Branford Marsalis – The Steep Anthology

Sein Bruder, der Trompeter Wynton Marsalis, war stets der strenge, dabei elegante Stilist, um nicht zu sagen: Dogmatiker. Einer, dem die Aufarbeitung der Jazz-Historie, das Ausleuchten der afroamerikanischen Wurzeln, die Besinnung auf Traditionen eine Herzensangelegenheit war. Wie anders dagegen der jüngere Branford, der lockerflockig durch die Stile marodierte, stets am Puls der Zeit.
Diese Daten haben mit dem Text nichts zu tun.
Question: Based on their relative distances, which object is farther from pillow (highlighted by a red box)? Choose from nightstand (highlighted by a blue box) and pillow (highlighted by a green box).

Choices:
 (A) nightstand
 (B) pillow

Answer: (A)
Der packte sein Saxofon für Sting aus oder groovte sich unter dem „nom de guerre“ Buckshot LeFonque durch verschwitzten Funk, entdeckte die europäische Klassik für sich, nur um kurz darauf wieder zu seiner großen Liebe, einem beseelten Neo-Bop, zurückzukehren. the steep anthology bietet – unter Verzicht auf jegliche klassische oder gar poppige Anwandlung – einen neun Stücke umfassenden Querschnitt durch 15 Jahre (von 1984 bis 1999) bzw. neun Alben und enthält mit einer Tour de force durch Thelonious Monks „Evidence “ [live aufgenommen im Village Vanguard) noch einen bisher unveröffentlichten Track. Das Spektrum reicht von Bernstein/Sondheims Evergreen „Maria“ aus der west side story, der hier zum Weinen schön interpretiert wird, über den alles verschlingenden Maelstrom „The Dark Keys“ mit einem fantastischen Jeff Watts am Schlagzeug bis hin zu den dampfigen Preservation-Hall-Klängen von „Sidney In Da House „. Nicht weniger als der ideale Einstieg also in die wunderbare Welt des Branford Marsalis.